Свое существование в виде самостоятельного учреждения секция генетики культуры получила согласно постановлению Совета Академии с марта 1926 г., когда был реорганизован разряд первобытной культуры. Секция генетики культуры не случайно была создана на основе реорганизованного разряда первобытной культуры. Дело в том, что уже при создании ему была поручена комплексная разработка именно генетических проблем развития культуры, которые явно выходили за пределы рамок только первобытной культуры. В отличие от иных родственных и смежных разрядов I отделения Академии, разряд первобытной культуры изначально имел своей особой задачей освещение «не одной какой-либо стороны или области культуры, но синтетическое изучение элементов ее – как они кристаллизуются в процессе сложения и исторического свертывания этнических групп»[12]. Для широкого всестороннего освещения этих явлений разряд подключил к своей работе специалистов в области языка, материальной культуры, общественного быта, права, художественного творчества, антропологии и проч. Причем, подразделению вменялось в обязанность исследовать в равной мере «как ранние формы этих явлений, так и современные переживания прошлого»[13]. Но эта установка уже выходила за пределы наименования Разряда. Поэтому необходимо было новое название, которое более точно отражало бы направленность исследований. Вместе с тем, для осуществления обозначившейся задачи ощущалась необходимость в некотором подразделении Академии, которое давало бы возможность представителям различных областей этнологического знания обмениваться результатами своих специальных изысканий, наблюдениями и выводами, сделанными на своем материале. Примечательно, что в «Отчете о работах секции генетики и культуры за 1925-1927 гг.» П.П. Ефименко слово в слово повторяет эти же характеристики особенностей деятельности подразделения, правда, говоря уже не о разряде первобытной культуры, а применительно к секции генетики культуры[14]. Следуя направляющей мысли Марра, П.П. Ефименко в составленной им записке «Общие задачи разряда» полагал, что «лишь параллельным исследованием, и выявлением как путей, так и результатов этой работы может быть найден общий путь к познанию причинных законов, управляющих многообразными проявлениями материальной культуры».
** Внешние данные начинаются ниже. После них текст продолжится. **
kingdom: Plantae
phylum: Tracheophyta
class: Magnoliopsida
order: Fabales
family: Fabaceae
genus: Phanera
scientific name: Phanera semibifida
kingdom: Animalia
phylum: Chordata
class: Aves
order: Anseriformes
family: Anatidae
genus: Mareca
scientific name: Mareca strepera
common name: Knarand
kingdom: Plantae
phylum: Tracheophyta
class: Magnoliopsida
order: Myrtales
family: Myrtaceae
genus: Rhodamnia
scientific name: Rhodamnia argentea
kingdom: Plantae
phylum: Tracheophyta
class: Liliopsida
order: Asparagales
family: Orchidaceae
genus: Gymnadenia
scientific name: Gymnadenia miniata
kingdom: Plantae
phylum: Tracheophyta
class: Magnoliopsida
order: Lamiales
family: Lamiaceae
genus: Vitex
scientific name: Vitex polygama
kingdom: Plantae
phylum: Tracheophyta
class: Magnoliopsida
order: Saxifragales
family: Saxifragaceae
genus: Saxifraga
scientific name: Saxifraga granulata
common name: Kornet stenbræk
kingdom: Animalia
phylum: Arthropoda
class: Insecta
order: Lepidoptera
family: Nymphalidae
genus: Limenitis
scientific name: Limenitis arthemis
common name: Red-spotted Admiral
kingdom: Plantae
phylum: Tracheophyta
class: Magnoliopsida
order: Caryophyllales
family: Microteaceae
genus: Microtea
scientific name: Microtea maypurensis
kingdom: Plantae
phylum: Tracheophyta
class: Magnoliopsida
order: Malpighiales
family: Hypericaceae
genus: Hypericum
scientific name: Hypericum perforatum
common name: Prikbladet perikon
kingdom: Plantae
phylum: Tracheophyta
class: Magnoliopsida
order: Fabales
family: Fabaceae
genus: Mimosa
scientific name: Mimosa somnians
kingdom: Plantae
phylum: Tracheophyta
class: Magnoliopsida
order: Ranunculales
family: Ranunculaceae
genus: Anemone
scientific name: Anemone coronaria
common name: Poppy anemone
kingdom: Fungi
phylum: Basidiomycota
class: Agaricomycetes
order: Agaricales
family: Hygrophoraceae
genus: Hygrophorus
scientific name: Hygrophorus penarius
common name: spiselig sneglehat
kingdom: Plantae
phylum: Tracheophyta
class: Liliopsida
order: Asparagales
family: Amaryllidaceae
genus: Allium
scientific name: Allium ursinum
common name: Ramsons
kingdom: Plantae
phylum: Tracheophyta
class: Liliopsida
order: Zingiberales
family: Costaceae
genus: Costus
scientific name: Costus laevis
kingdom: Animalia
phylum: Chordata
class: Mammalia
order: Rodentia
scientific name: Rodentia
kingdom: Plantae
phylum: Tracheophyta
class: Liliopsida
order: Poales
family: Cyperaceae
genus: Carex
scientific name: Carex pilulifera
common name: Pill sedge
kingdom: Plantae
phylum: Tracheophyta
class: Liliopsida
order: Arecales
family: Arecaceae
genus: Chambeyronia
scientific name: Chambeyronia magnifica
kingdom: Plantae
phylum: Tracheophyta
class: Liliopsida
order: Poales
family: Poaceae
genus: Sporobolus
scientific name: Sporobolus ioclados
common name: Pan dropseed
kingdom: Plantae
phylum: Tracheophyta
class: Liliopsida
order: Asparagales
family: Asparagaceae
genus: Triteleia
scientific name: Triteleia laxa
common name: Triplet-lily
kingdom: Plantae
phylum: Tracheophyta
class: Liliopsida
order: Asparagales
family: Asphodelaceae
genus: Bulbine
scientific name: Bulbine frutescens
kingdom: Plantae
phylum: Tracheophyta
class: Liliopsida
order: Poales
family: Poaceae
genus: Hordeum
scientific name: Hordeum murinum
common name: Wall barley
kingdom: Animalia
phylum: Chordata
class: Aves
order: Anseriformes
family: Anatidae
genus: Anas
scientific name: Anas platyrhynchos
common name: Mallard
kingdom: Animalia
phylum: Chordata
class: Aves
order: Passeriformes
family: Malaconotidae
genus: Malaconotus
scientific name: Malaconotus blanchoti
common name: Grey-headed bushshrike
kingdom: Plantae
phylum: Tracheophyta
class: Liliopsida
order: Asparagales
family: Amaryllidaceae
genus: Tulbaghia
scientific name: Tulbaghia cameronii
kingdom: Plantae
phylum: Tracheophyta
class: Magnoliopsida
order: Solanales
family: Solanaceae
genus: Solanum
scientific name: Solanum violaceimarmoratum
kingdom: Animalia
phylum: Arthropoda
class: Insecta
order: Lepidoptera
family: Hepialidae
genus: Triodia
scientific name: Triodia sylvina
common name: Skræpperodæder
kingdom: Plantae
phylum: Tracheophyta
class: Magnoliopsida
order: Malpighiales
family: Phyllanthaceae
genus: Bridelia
В деятельности Секции для изучения фундаментальных проблем генетики культуры объединились крупнейшие отечественные ученые различных специальностей: акад. Н.Я. Марр (председатель), акад. С.Ф. Ольденбург, акад. В.В. Бартольд, акад. С.А. Жебелев, чл.-корр. Б.В. Фармаковский, чл.-корр. Д.К. Зеленин, чл.-корр. Д.В. Айналов, чл.-корр. А.Е. Пресняков, чл.-корр. А.А. Спицын, А.А. Миллер (заместитель председателя), Н.Н. Павлов-Сильванский (секретарь), И.И. Мещанинов, С.И. Руденко, П.П. Ефименко, М.В.